Et le moulin à informations non confirmées tourne à plein régime. CNN affirmait ainsi, citant des sources au sein des services de renseignement, qui jugent cette hypothèse comme la plus vraisemblable, qu’il aurait rejoint la Syrie.

C’est évidemment une possibilité. Mais l’expérience montre que, s’il était en Syrie, l’Etat islamique veillerait à le faire savoir. Salah Abdeslam apparaîtrait dans une vidéo ou dans une publication de l’Etat islamique pour montrer que les polices, malgré tous leurs efforts, n’ont pas réussi à l’intercepter.

C’est ainsi qu’après le démantèlement de la cellule de Verviers, "Dabiq", le magazine de l’Etat islamique, avait publié une interview du cerveau présumé de la cellule, Abdelhamid Abaaoud que l’on avait cru un temps caché en Grèce.

Pas sûr toutefois que Salah Abdeslam soit - ou se sente - véritablement le bienvenu en Syrie. Une hypothèse, appuyée notamment par la découverte de ce qui serait sa ceinture d’explosifs à Montrouge, serait qu’il ait renoncé quasiment au dernier moment à se faire exploser comme le fera, entre autres, son frère Brahim.

Les "vieux amis"

Si l’on poursuit le raisonnement, Salah Abdeslam pourrait vouloir rester en terrain connu à Bruxelles ou en Belgique. Que ce soit pour éventuellement "terminer le travail", ce dont témoignerait le relèvement du niveau de menace.

Ou alors parce qu’il peut compter sur des personnes disposées à l’aider, malgré qu’il soit signalé. On peut imaginer sans peine que tous ses proches sont surveillés. Mais on a pu constater comment plusieurs inculpés n’ont pas prévenu la police quand ils ont été appelés par Salah Abdeslam. Ainsi de Hamza Attouh et Mohammed Amri, qui sont allés le rechercher dans la nuit des attentats à Paris. Salah Abdeslam ne leur a pas expliqué et ils n’étaient pas au courant de l’attentat, ont-ils indiqué.

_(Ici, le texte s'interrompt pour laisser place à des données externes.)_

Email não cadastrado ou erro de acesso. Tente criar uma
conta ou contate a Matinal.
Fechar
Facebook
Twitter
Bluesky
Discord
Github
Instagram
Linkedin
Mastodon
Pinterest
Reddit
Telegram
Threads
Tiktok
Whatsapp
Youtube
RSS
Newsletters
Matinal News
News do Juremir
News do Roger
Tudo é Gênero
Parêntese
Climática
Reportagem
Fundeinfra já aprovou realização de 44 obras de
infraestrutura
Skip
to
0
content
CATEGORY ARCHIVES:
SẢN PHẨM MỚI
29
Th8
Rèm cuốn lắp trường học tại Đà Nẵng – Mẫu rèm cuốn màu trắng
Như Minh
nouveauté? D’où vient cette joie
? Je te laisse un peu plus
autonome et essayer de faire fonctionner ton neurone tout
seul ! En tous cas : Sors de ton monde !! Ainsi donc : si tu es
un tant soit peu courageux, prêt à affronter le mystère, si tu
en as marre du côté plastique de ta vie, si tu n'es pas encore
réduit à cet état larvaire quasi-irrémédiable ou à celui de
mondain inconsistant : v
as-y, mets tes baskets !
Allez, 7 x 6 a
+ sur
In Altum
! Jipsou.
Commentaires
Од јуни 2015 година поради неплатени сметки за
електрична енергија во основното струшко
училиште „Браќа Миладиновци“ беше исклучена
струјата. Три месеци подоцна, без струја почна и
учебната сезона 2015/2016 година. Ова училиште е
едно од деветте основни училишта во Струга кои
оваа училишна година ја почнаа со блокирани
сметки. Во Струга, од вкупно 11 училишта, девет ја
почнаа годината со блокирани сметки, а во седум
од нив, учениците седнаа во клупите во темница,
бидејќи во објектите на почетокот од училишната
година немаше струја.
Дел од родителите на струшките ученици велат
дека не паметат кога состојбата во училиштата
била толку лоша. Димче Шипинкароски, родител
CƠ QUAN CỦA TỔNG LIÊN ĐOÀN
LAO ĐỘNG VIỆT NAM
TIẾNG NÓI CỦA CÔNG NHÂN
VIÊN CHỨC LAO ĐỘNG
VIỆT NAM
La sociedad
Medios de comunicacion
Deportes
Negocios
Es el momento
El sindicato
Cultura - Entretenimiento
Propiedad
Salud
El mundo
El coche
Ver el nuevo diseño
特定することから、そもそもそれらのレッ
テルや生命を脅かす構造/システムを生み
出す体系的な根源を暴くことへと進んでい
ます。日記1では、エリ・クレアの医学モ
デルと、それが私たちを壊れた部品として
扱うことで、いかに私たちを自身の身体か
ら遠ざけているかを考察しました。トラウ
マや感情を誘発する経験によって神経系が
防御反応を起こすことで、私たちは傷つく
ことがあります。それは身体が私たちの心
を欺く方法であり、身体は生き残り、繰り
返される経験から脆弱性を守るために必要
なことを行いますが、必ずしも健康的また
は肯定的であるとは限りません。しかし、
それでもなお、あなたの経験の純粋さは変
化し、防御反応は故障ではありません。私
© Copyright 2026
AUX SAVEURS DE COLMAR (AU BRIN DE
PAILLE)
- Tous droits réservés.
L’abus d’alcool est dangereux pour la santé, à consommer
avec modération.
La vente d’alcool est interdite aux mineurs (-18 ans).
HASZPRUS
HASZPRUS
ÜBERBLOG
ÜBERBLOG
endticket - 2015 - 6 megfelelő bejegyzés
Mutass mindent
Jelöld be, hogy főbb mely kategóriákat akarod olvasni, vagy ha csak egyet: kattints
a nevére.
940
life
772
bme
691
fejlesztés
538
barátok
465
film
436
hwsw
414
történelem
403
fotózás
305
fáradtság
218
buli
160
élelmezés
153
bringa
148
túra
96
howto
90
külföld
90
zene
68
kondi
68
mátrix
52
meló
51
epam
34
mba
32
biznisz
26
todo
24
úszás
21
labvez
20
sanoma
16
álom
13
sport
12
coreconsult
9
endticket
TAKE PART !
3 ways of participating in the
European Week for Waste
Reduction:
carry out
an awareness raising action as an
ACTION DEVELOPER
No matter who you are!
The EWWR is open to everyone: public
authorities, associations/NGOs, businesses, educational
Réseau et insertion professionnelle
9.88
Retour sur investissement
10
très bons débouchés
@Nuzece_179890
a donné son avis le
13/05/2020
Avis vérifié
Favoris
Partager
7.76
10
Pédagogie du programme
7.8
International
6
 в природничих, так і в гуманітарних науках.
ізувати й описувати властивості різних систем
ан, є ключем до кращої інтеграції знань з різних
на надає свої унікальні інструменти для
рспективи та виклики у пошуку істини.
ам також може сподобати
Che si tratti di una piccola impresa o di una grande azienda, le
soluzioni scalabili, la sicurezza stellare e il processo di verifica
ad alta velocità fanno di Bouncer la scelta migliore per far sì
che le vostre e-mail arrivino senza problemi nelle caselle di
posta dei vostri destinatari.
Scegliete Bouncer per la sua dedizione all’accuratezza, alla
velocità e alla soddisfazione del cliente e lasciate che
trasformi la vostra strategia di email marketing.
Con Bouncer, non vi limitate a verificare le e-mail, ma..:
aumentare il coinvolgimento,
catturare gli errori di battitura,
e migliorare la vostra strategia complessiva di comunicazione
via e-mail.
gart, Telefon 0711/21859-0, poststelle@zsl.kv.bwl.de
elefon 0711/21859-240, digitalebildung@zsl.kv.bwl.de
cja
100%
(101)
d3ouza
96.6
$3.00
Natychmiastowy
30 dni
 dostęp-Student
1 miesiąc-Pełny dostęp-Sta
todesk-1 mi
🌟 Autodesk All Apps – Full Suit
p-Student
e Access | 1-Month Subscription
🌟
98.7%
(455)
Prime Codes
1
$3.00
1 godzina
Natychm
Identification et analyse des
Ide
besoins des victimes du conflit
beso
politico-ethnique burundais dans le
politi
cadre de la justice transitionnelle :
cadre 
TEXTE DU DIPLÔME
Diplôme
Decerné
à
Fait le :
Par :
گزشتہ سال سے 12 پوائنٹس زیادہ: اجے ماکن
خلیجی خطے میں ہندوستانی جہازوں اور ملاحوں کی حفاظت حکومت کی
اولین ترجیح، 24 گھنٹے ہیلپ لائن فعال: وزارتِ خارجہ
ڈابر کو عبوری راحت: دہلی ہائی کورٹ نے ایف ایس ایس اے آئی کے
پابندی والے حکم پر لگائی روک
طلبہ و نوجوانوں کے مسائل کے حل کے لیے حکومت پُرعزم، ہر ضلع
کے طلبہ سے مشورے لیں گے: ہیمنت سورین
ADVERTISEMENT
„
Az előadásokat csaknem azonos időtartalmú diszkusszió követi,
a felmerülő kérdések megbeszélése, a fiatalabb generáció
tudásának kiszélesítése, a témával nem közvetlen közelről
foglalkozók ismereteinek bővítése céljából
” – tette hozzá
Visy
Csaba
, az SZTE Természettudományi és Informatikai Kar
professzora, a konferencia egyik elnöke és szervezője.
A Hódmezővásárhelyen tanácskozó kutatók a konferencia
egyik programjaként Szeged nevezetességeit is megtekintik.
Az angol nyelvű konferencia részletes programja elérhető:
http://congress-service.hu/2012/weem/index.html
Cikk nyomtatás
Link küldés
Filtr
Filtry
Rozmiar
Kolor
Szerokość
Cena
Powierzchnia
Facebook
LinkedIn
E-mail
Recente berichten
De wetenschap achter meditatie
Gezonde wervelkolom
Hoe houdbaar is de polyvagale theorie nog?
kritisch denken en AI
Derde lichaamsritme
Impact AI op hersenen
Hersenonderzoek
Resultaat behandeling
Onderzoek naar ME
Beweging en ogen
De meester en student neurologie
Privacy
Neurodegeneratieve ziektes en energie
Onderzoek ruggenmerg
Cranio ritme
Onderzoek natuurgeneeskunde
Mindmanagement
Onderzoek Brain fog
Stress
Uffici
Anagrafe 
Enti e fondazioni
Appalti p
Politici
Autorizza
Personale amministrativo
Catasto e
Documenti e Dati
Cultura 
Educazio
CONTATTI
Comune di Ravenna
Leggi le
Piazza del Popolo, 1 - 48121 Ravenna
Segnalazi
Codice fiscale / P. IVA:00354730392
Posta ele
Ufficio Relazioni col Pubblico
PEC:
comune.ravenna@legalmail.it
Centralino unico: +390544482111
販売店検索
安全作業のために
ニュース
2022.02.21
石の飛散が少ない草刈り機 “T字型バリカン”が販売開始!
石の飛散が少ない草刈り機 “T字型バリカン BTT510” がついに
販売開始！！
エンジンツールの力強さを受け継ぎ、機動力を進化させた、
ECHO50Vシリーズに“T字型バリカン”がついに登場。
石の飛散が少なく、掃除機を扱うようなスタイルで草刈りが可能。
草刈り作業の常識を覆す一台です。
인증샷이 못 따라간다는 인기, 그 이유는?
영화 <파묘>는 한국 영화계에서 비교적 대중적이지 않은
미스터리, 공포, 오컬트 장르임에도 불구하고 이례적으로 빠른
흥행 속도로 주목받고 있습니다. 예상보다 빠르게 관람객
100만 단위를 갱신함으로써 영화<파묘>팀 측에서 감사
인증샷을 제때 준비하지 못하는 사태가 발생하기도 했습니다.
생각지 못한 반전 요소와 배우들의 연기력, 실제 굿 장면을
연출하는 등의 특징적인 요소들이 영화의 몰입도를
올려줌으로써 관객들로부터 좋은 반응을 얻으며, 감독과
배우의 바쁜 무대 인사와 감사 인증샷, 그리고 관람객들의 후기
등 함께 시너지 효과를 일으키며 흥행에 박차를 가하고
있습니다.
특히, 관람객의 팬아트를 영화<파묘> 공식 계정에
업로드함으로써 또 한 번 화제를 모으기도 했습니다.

Hamza Attouh a déposé Salah Abdeslam à la station Bockstael et a contacté Ali Oulkadi, qui viendra le chercher pour l’emmener à Schaerbeek, d’où la trace de Salah Abdeslam a été perdue.

Là aussi, on peut s’interroger sur l’attitude d‘Oulkadi qui est également derrière les barreaux. Selon son avocat, il a relaté aux enquêteurs que Salah Abdeslam lui avait expliqué qu’il ne verrait plus Brahim qui s’était fait exploser à Paris.

Salah Abdeslam était particulièrement intéressé par le nombre de victimes tombées dans les attentats de Paris. Et lorsqu’il prendra congé d’Ali Oulkadi, il lui dira : "Arrête-toi et attends cinq minutes (avant de redémarrer), jusqu’à ce que je sois parti. Tu ne me reverras plus." Sa trace est perdue. Comme celle de Mohamed Abrini qui a convoyé Salah Abdeslam à Paris dans la Clio avant les attentats.